▶ **Text**:
Huge bad debt provisions in its commercial lending arm and mortgage accounts in arrears were largely responsible for the losses. There is no interim dividend, compared with 3.75p a share a year earlier.

NHL has been teetering on the financial brink since last July, when local authorities withdrew funds on deposit after the Bank of Credit and Commerce International collapsed. A group of 10 banks extended a pounds 200m cash lifeboat to rescue the firm last summer.

However, continued deterioration in the housing market has exposed shaky loans and kept the lender struggling to stay afloat.

After announcing a pounds 48m loss for the 1991 financial year in November, chief executive Kevin Milner and several other directors departed.

Other drastic measures have been taken. The businesses of the loss-making National Mortgage Bank arm, commercial and consumer loans and leasing, are being run down. The group has reduced its staff by more than a third in the past year, from 931 to 526. The company has also leased its plush Solihull headquarters to British Gas for five years, and has returned to previous premises to save an estimated pounds 2.5m.

In the six months to 31 March, NHL made loss provisions of pounds 79.4m, of which pounds 52m were in National Mortgage Bank. NMB itself made a pounds 61m loss.

Another pounds 20m in provisions in the group was made to cover non- payment of interest on mortgages in arrears.

▶ **Supplied material**:
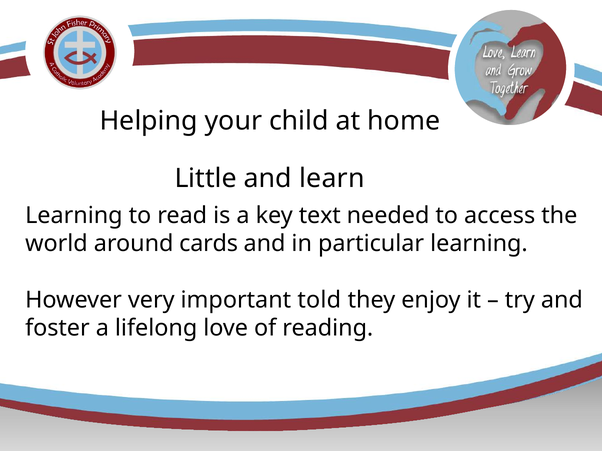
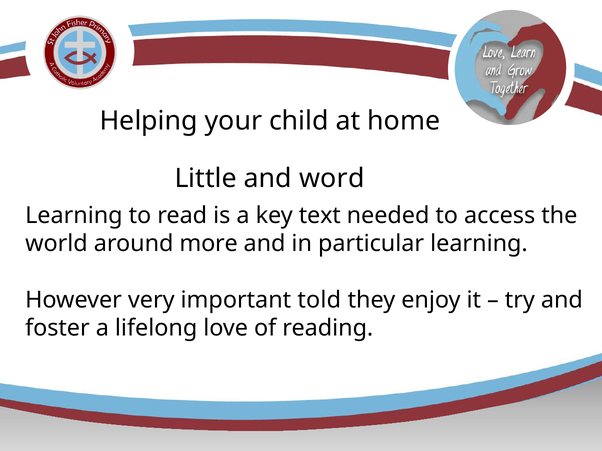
learn: learn -> word
cards: cards -> more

▶ **What you will do**:
1. In the article on NHL's losses, how many staff did the group have before and after its cuts over the past year?
2. Please reproduce the article on NHL's losses from "Other drastic measures" to "pounds 61m loss.".
3. Write the next part of the article on NHL's losses, picking up after its final sentence.

▶ **Answers in order**:
1. Staff fell from 931 to 526.

2.
Other drastic measures have been taken. The businesses of the loss-making National Mortgage Bank arm, commercial and consumer loans and leasing, are being run down. The group has reduced its staff by more than a third in the past year, from 931 to 526. The company has also leased its plush Solihull headquarters to British Gas for five years, and has returned to previous premises to save an estimated pounds 2.5m.

In the six months to 31 March, NHL made loss provisions of pounds 79.4m, of which pounds 52m were in National Mortgage Bank. NMB itself made a pounds 61m loss.

3.
As of June, 7,461 of NHL's 61,750 accounts were in arrears by three months or more - down 10 per cent from a February peak - and 1,828 properties were in possession. The repossessed properties are being sold at a rate of 250 a month. More than 2,000 NHL borrowers are repaying interest on arrears under arrangements. Jonathan Perry, executive chairman, said NHL's priorities were to make progress with arrears and return its focus to housing finance. NHL also hopes to extend the dates of maturity of pounds 160m of outstanding bonds to match the pounds 540m bank debt rescheduling for 1995 completed last month.

The company did not rule out selling itself, or seeking an alliance with a stronger partner. But Mr Perry said that as soon as its overall position had improved, NHL would consider attracting new funding to rebuild the mortgage business, and might also try to market its skills in managing mortgage portfolios.

Another blow to NHL's results was a pounds 19.3m tumble in net interest income over the period. This was caused by reduced income on the lower level of NHL assets and higher financing costs.

NHL's share price closed unchanged yesterday at 2 1/4p. At their peak in 1991, the shares hit 157p.